L’économie taïwanaise surfe sur une dynamique exceptionnelle. Cette embellie spectaculaire s’explique en grande partie par l’explosion des besoins mondiaux en technologies liées à l’intelligence artificielle, un dynamisme qui a propulsé l’indice boursier de Taïwan vers une hausse significative depuis le début de l’année.
Les mises en garde de Malayan Banking et de Tiger Fund Management face aux risques de surchauffe
Malgré des indicateurs au zénith, plusieurs analystes étrangers invitent à la prudence et exhortent à ne pas extrapoler cette performance hors du commun. Selon le responsable des recherches sur les changes auprès de Malayan Banking, l’euphorie actuelle ne doit pas masquer la fragilité potentielle du modèle économique taïwanais.
Je crois qu’il ne faut pas extrapoler à l’avenir la croissance anormalement forte de cette année. Saktiandi Supaat, responsable des recherches sur les changes à Malayan Banking, via le service d’information UDN
L’institution financière souligne que si les dépenses massives des géants technologiques mondiaux profitent directement aux fabricants locaux, un essoufflement de la demande en matière d’intelligence artificielle se répercuterait de manière immédiate sur les exportations, la production industrielle et les investissements de l’île. Dans le même sens, la direction de Tiger Fund Management avertit que ces vulnérabilités structurelles jettent un doute sérieux sur la pérennité à long terme de cette expansion.
La concentration dans les semi-conducteurs et les tensions géopolitiques en question
La structure même de l’industrie taïwanaise expose l’économie à des soubresauts cycliques prononcés.

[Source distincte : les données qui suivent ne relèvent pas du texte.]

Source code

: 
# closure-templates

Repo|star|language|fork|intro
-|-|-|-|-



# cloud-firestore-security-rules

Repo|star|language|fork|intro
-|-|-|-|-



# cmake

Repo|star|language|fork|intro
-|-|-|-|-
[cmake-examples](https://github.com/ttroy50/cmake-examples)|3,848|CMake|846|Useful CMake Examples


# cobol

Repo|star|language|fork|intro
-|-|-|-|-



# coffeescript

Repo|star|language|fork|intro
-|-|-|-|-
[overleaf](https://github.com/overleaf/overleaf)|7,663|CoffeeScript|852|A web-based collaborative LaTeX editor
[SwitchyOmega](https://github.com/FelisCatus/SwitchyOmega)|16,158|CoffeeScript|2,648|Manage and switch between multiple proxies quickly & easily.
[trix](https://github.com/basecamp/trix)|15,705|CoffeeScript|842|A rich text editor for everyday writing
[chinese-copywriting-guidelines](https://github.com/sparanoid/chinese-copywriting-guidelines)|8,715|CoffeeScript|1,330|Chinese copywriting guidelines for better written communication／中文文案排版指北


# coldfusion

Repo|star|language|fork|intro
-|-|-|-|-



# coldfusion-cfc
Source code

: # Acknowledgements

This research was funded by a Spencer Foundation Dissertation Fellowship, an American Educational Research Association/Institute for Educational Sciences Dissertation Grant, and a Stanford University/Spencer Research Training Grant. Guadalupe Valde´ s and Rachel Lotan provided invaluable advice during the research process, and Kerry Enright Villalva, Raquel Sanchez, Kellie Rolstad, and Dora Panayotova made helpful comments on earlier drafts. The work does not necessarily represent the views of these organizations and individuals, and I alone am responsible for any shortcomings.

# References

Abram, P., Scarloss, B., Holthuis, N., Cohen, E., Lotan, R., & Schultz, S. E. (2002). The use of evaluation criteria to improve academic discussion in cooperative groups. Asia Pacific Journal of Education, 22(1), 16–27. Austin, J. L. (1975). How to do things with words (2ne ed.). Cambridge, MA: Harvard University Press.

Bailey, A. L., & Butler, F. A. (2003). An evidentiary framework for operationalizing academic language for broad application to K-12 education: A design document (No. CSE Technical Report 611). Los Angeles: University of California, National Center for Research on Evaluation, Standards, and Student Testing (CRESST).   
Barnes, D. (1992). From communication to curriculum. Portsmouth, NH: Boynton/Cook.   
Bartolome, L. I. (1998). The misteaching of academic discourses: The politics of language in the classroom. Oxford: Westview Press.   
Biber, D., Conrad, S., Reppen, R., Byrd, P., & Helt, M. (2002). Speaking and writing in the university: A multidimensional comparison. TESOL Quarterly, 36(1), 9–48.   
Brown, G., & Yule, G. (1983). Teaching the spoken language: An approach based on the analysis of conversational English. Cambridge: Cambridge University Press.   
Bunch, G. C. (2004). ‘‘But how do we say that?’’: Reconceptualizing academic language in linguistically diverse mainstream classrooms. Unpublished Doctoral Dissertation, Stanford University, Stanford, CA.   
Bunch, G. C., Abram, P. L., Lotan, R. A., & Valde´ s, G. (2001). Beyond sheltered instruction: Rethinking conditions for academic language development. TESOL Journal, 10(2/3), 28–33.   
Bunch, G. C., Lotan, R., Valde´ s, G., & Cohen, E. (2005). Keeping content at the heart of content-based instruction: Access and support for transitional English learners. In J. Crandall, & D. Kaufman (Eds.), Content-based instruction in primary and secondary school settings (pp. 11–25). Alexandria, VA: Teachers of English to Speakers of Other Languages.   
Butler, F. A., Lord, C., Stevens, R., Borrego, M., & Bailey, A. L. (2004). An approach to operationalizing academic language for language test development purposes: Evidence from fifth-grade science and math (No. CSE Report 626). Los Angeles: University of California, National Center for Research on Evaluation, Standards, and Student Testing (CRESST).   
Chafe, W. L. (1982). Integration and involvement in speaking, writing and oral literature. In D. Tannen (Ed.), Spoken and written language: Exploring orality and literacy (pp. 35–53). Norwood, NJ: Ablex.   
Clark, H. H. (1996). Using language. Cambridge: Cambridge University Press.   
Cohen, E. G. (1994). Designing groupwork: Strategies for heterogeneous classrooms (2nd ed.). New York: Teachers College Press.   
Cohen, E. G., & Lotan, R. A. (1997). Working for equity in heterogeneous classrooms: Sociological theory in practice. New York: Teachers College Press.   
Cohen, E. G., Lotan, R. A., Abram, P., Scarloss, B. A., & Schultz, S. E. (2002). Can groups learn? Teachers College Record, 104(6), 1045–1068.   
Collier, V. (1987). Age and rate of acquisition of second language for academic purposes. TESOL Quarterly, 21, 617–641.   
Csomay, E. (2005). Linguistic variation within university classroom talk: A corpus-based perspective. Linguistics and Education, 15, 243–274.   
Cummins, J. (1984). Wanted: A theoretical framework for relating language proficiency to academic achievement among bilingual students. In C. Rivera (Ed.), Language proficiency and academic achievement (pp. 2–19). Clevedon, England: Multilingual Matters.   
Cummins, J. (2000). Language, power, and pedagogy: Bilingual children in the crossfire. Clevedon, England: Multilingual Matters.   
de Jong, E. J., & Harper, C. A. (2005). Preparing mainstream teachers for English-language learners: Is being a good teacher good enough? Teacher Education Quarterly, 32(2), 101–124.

En focalisant l’essentiel de sa puissance productive sur les semi-conducteurs et le secteur technologique, le territoire subit de plein fouet les fluctuations des cycles d’investissement mondiaux. Cette dépendance étroite s’accompagne de facteurs de risque géopolitiques majeurs.
Du côté de BMI, l’analyste en charge des risques nationaux signale que la montée des tensions autour du détroit de Taïwan risque d’altérer durablement le moral des investisseurs. Un éventuel retrait de capitaux pourrait inciter les principaux clients des fonderies de puces à diversifier leurs approvisionnements pour réduire leur exposition à Taïwan. Parallèlement, un durcissement des conditions financières internationales et une hausse potentielle des taux d’intérêt, attisée par des pressions inflationnistes persistantes, menacent de peser sur l’écosystème naissant des jeunes pousses technologiques en restreignant leurs options de refinancement sur les marchés privés.
Le paradoxe du marché du travail et les défis structurels soulignés par l’EIU et l’UOB
Au-delà des marchés boursiers et des performances à l’exportation, la répartition des richesses générées par cette manne technologique interroge les institutions économiques. L’économiste en chef pour l’Asie de l’Economic Intelligence Unit pointe du doigt un déséquilibre persistant entre la flambée des valeurs technologiques et la situation salariale des ménages.
Tout cela indique que les bénéfices de la frénésie de l’IA n’ont pas profité de manière équitable à l’ensemble de l’économie, ni ne se sont répartis selon des modalités structurellement durables. Nick Marro, économiste en chef pour l’Asie à l’Economic Intelligence Unit, via le service d’information UDN
Alors que la Bourse intérieure profite du plébiscite des actions technologiques et stimule artificiellement la consommation des particuliers, les salaires réels stagnent. Pour assurer l’avenir, la division économique de United Overseas Bank insiste sur la nécessité impérative de préserver l’avance technologique de l’île grâce à des investissements constants en matière de recherche et développement, de formation des talents et de capacités de fabrication de pointe.